[EXERCISE INSTRUCTIONS]
The records below are to be output exactly, except for their pictures.

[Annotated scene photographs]
Start of Block

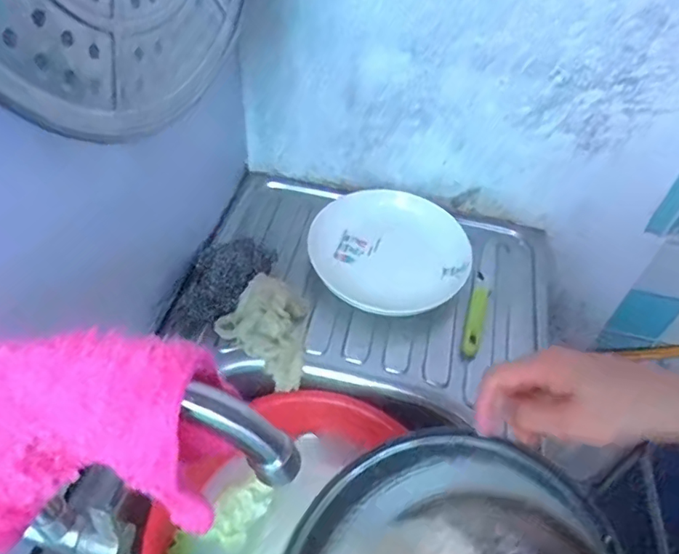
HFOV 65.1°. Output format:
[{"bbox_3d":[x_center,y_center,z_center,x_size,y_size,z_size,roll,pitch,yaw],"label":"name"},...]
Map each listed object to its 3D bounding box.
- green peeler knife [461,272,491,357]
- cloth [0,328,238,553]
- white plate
[{"bbox_3d":[0.164,0.043,0.633,0.020,0.013,0.119,16,48,9],"label":"green peeler knife"},{"bbox_3d":[-0.113,0.075,0.230,0.129,0.110,0.052,1,48,-5],"label":"cloth"},{"bbox_3d":[0.062,-0.032,0.663,0.195,0.044,0.173,7,48,1],"label":"white plate"}]

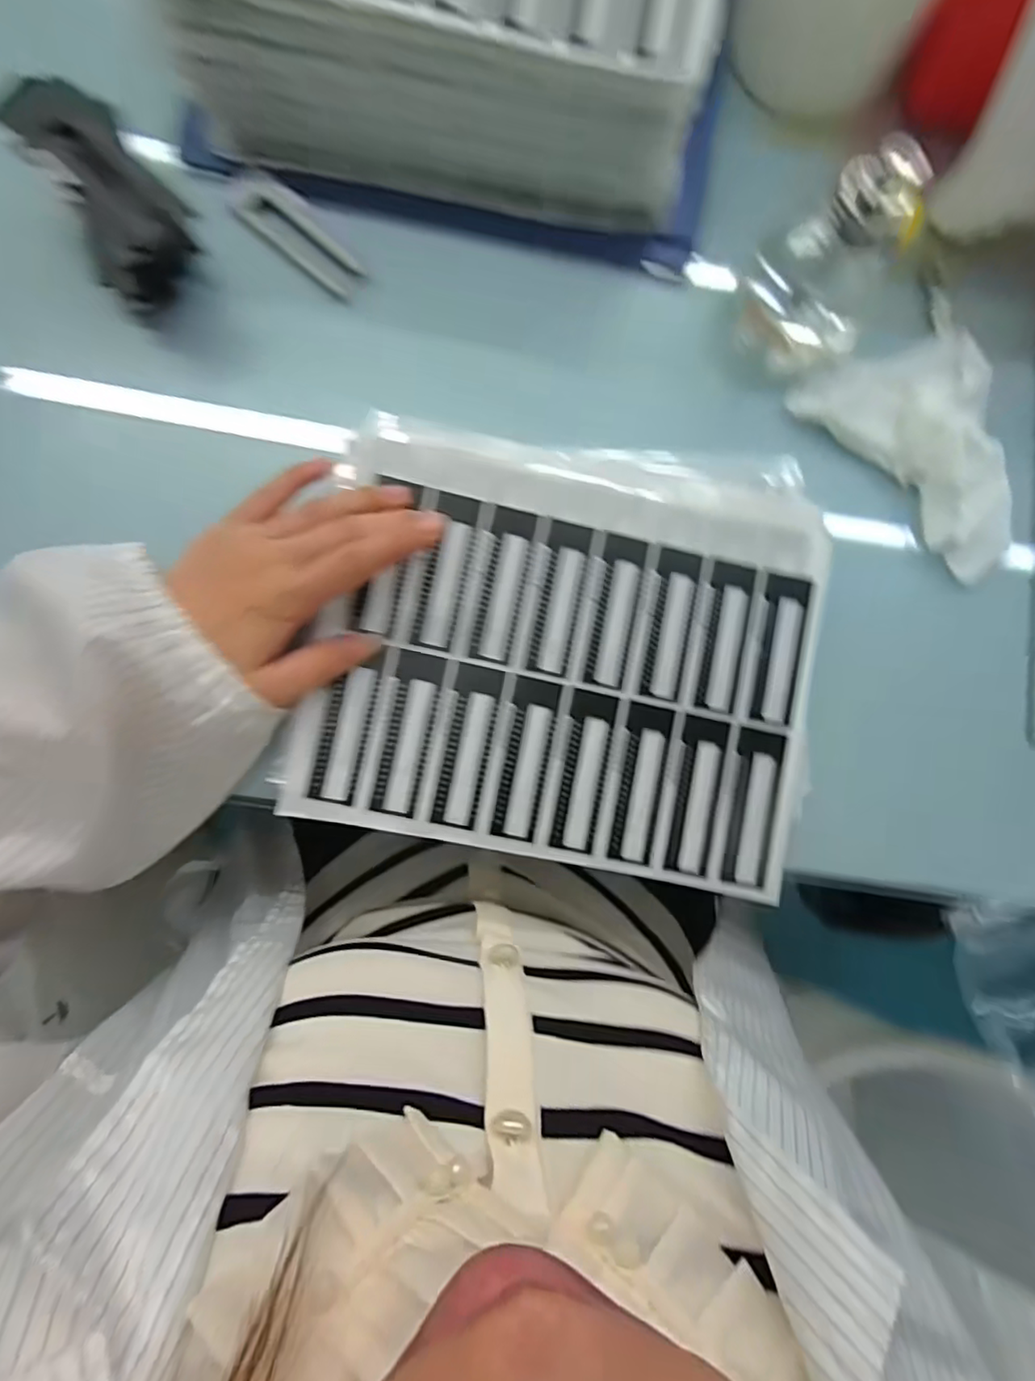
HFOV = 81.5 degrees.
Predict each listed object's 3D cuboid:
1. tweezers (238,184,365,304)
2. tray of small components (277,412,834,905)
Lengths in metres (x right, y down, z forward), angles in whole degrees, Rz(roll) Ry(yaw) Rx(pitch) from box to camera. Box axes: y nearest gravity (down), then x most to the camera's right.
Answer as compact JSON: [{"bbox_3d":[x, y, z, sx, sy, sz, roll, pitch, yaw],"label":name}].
[{"bbox_3d":[-0.132,-0.276,0.372,0.075,0.008,0.027,17,84,-44],"label":"tweezers"},{"bbox_3d":[0.032,-0.023,0.332,0.268,0.013,0.228,10,86,-5],"label":"tray of small components"}]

End of Block

[RESULT]
HFOV 65.1°. Output format:
[{"bbox_3d":[x_center,y_center,z_center,x_size,y_size,z_size,roll,pitch,yaw],"label":"name"},...]
Map each listed object to its 3D bounding box.
- green peeler knife [461,272,491,357]
- cloth [0,328,238,553]
- white plate
[{"bbox_3d":[0.164,0.043,0.633,0.020,0.013,0.119,16,48,9],"label":"green peeler knife"},{"bbox_3d":[-0.113,0.075,0.230,0.129,0.110,0.052,1,48,-5],"label":"cloth"},{"bbox_3d":[0.062,-0.032,0.663,0.195,0.044,0.173,7,48,1],"label":"white plate"}]

HFOV = 81.5 degrees.
Predict each listed object's 3D cuboid:
1. tweezers (238,184,365,304)
2. tray of small components (277,412,834,905)
Lengths in metres (x right, y down, z forward), angles in whole degrees, Rz(roll) Ry(yaw) Rx(pitch) from box to camera. Box axes: y nearest gravity (down), then x most to the camera's right.
Answer as compact JSON: [{"bbox_3d":[x, y, z, sx, sy, sz, roll, pitch, yaw],"label":name}].
[{"bbox_3d":[-0.132,-0.276,0.372,0.075,0.008,0.027,17,84,-44],"label":"tweezers"},{"bbox_3d":[0.032,-0.023,0.332,0.268,0.013,0.228,10,86,-5],"label":"tray of small components"}]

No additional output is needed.